Reviewed by Felicity Molloy, 21 Feb 2013

Not at All Topless is a must-see Fringe event. You will catch glimpses of several artists in the making, a host of committed and provocative performers, and the generous dancing of choreographer Katie Burton. Director Jessie McCall is a gentle force to be reckoned with. Her choreographic ingenuity is imaginative and precise. She creates and directs work that consistently sets about to explore all kinds of relational perspectives that new contemporary dance makes with day-to-day life. Her latest endeavour, set in what is becoming her Auckland home base theatre, TAPAC, fills the space with provocative movement statements and thoughtful imagery.
Not at All Topless is a collaborative programme hooked together by performance transitions and props including a mobile piano included and gorgeously played by Flavio Villani, multiple changes of tops, dialogue, musical switches, and running adventures harnessed in film.  Of particular note is the eccentric weave of McCall's dances and Paloma Schneiderman's film clips of colourful crayons melted by a hair dryer -- t-shirt design visuals as recurrent backdrops to an ongoing story of mental anguish. European inflections and subtitled texts throughout suggest that the show as a whole could be considered durational dance  - providing a progressive collage with the pace sufficiently slowed to reveal deeper social and gendered themes.
In the sense of a combined pre-occupation with the evolving art form, the films, solo excerpts particularly, and the influence of other media on choreographic approaches, is a causal refreshment and important release from familar conventions.  Not all of the segments segue as successfully as others, of course. Two sweet solos by new dancers, Lydia Connelly-Hiatt in Traveling through Shirts and Camille Hay in Mind Strength/IDK Dali could have been edited differently as they are less carefully enclosed. Both dancers perform with a serious attention to the detail of felt movement.
Although Jessie remains at side stage at her sewing machine craftiing a shirt during the entirety of the performance, she also dances a delicate solo in a sparkly top, with a ball of silk thread, clumsily effaced movement and body twisted against the strings of an old piano.  This speaks most clearly of vulnerability, and the need for stretched seams in artistically driven designs:  sometimes the movement is so raw, so new, it doesn't have much chance to shine inside our familiar choreographic formations.
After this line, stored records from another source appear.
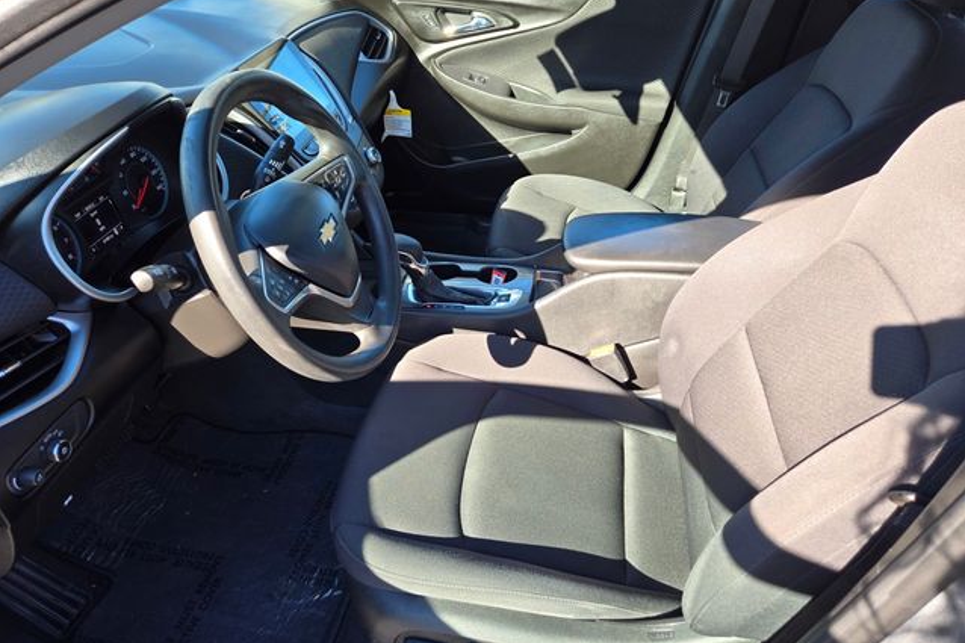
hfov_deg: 73.8
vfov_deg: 53.0
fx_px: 643
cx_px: 482
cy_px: 357
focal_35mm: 24
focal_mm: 5.4
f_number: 1.8
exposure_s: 1/149
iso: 25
Among the notable sections she has choreographed for this project are movement jumbles within  a funny mis-en-scene of human washing machines in a pretend Laundromat. Humour, as well as investigative integrity, shines in this young artists' work.
The film makers, musicians, choreographers and performers contributing to this show are expressive and technical, and they all deserve great credit for the integral parts they play in bringing together this decidedly successful Auckland Fringe event and debut production for All You Can Eat Dance. They are: Jessie McCall, Flavio Villani, Paloma Schneiderman, Katie Burton, Lydia Connolly-Hiatt, Camille Hay, Anitra Halliday, Caleb Wright, Caspar Connelly-Hiatt, Chanwyn Southgate, Ellena Woodhill-Martin, Josh Graves, Lana Walters, Lisa Greenfield, Lucy Lynch, Molly McDowell, Peter McCall, Phoebe Barwick, Rose Philpott, Saraid Cameron, Sharni Dickens, Stacey Ross, Suzy Smith, and Tim McPoland.